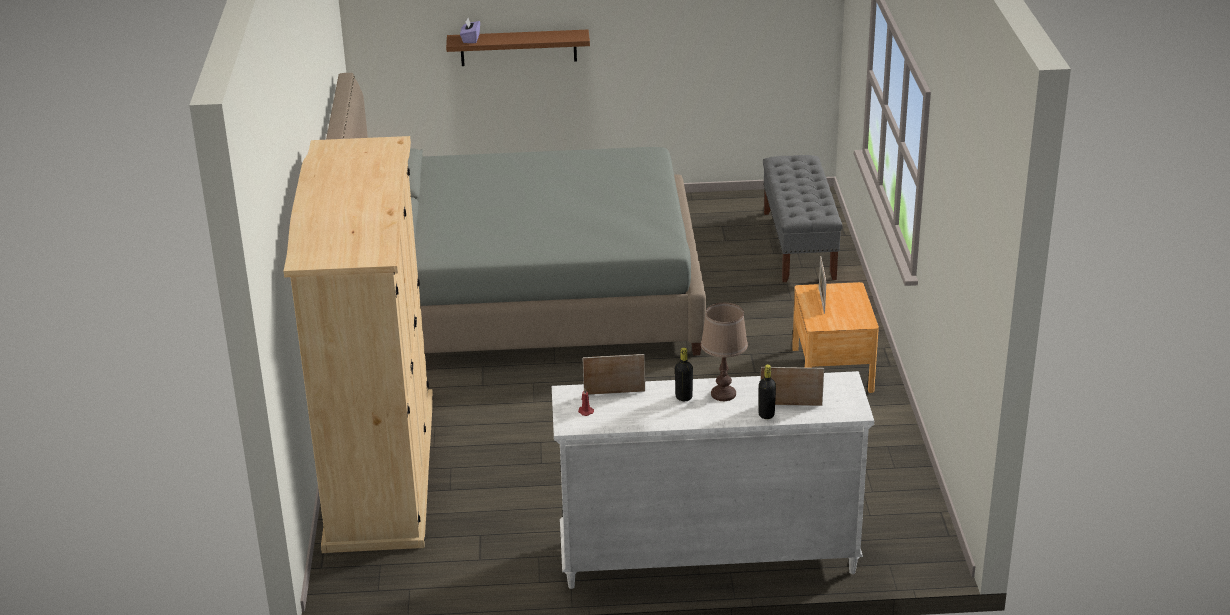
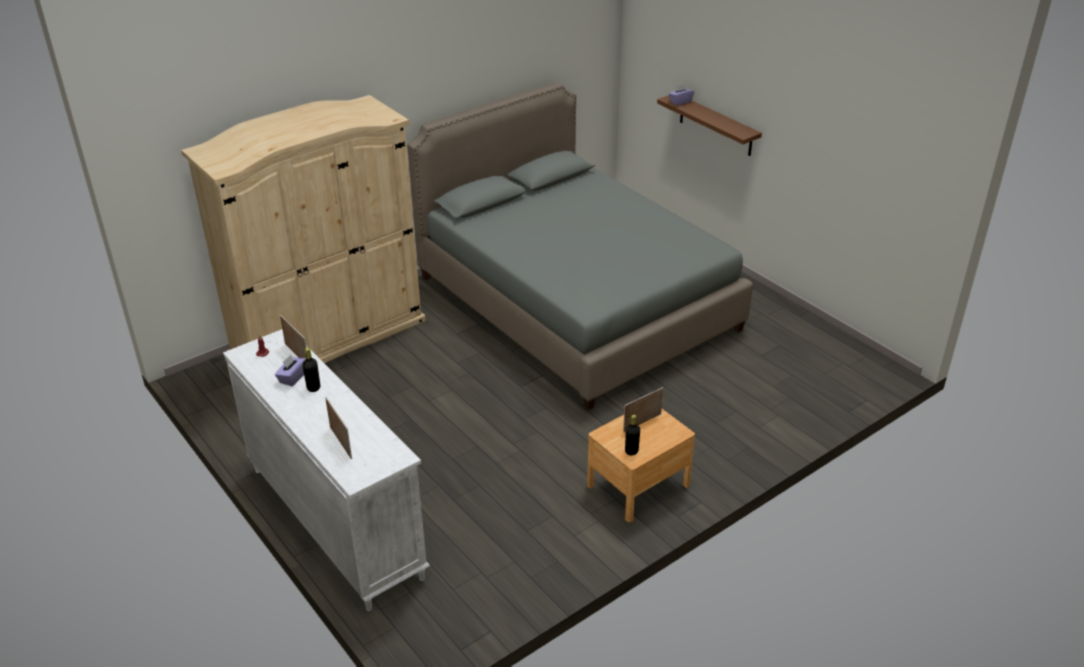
camera: 55 degrees right, 5 degrees up
(652, 405) = (292, 378): none -> purple tissue box
(723, 394) = (332, 404): brown table lamp -> none
(766, 415) = (317, 436): black bottle -> black bottle (631, 451)
(799, 245) = (801, 394): grey bench -> none

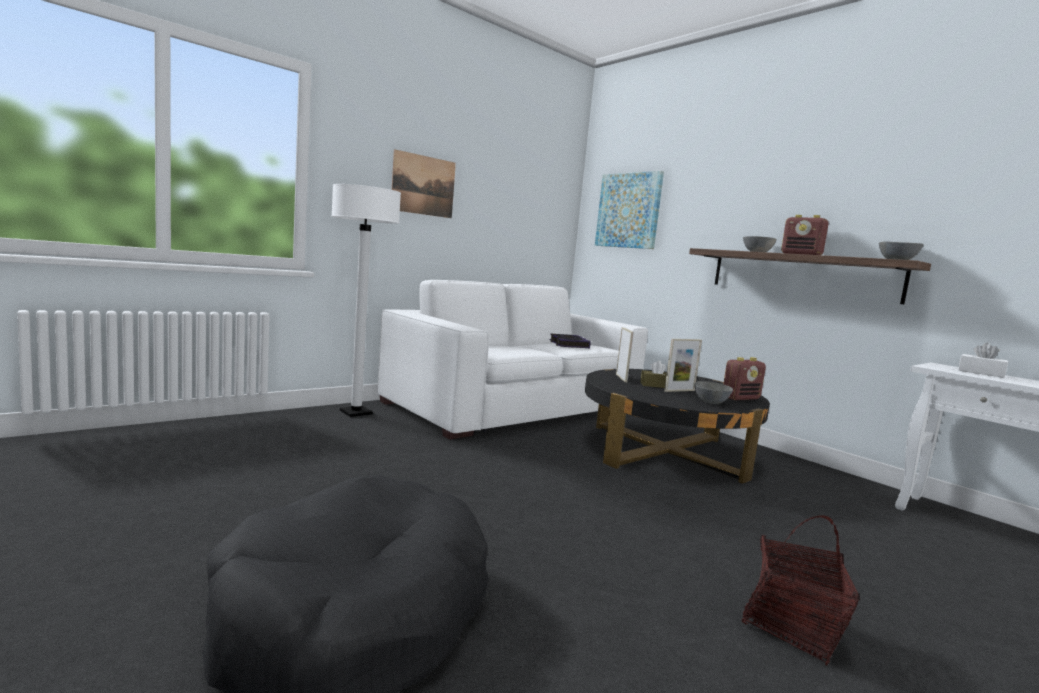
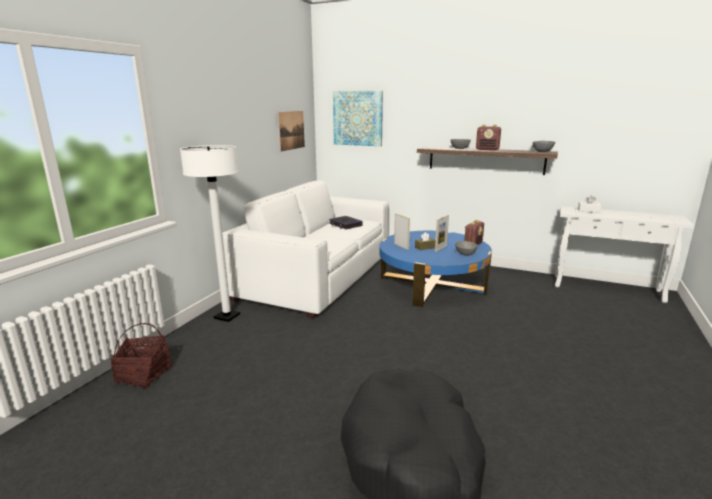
camera: 25 degrees left, 10 degrees up
(423, 185) = (227, 127): picture -> picture (291, 130)
(665, 451) = (432, 284): black coffee table -> blue coffee table
(793, 627) = (575, 373): basket -> basket (143, 375)

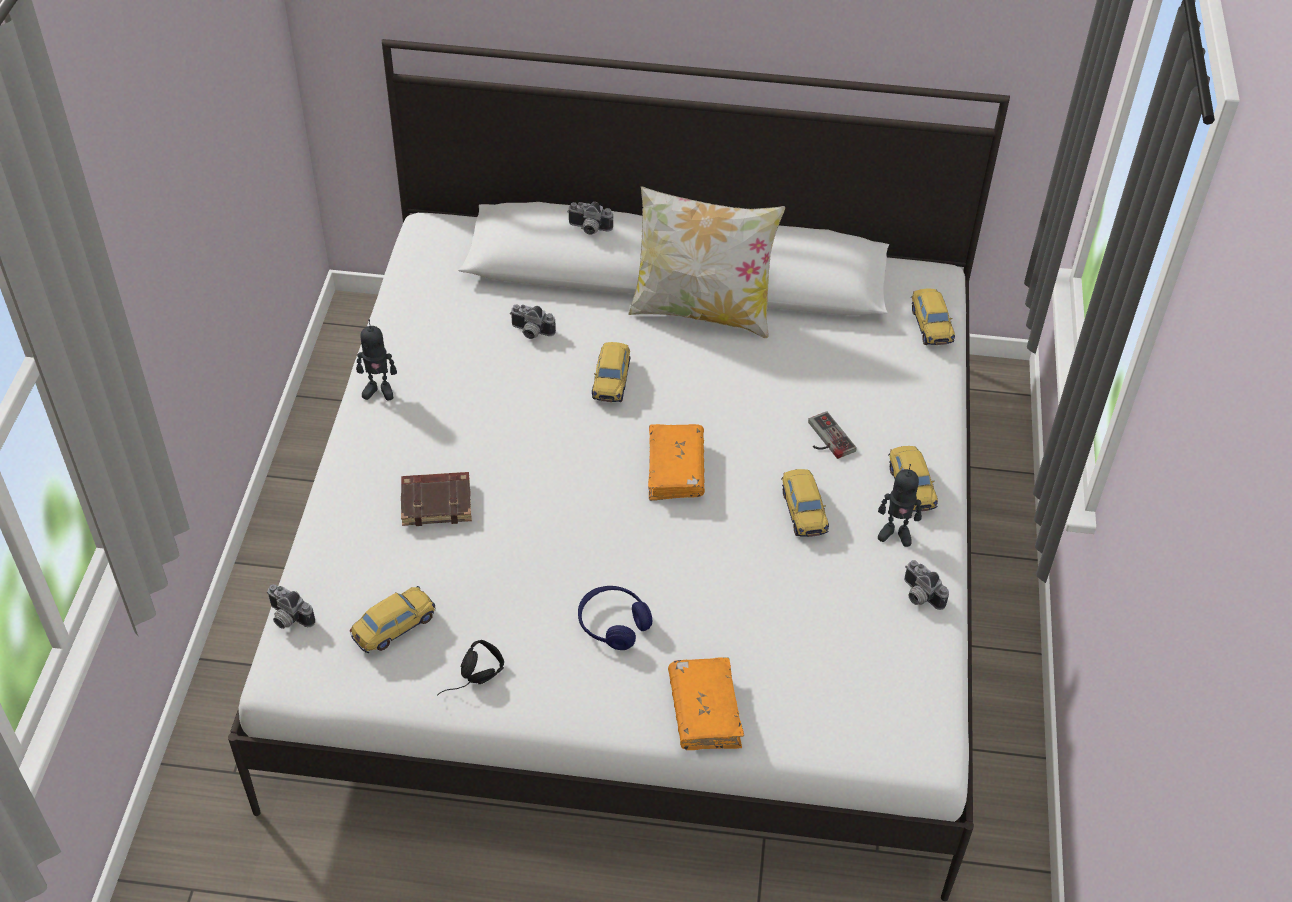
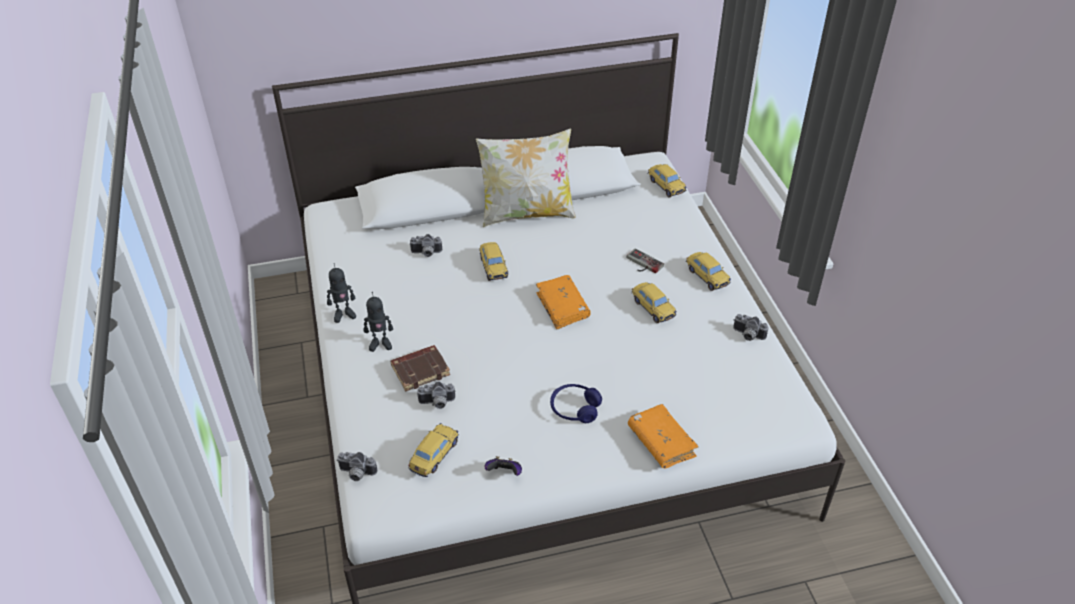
camera: 20 degrees left, 5 degrees down
(473, 682) = (504, 473): black headphones -> game controller
(589, 229) = (439, 180): camera -> camera (437, 403)
(895, 533) = (713, 305): toy robot -> toy robot (380, 344)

----------------

WORK REQUIRED
The lines from the one containing "(665, 451) = (432, 284): black" up to and including the last line of the material above are to be given again exactly; any pictures are dropped.

REPLY TO THE EXERCISE
(665, 451) = (432, 284): black coffee table -> blue coffee table
(793, 627) = (575, 373): basket -> basket (143, 375)

camera: 20 degrees left, 5 degrees down
(473, 682) = (504, 473): black headphones -> game controller
(589, 229) = (439, 180): camera -> camera (437, 403)
(895, 533) = (713, 305): toy robot -> toy robot (380, 344)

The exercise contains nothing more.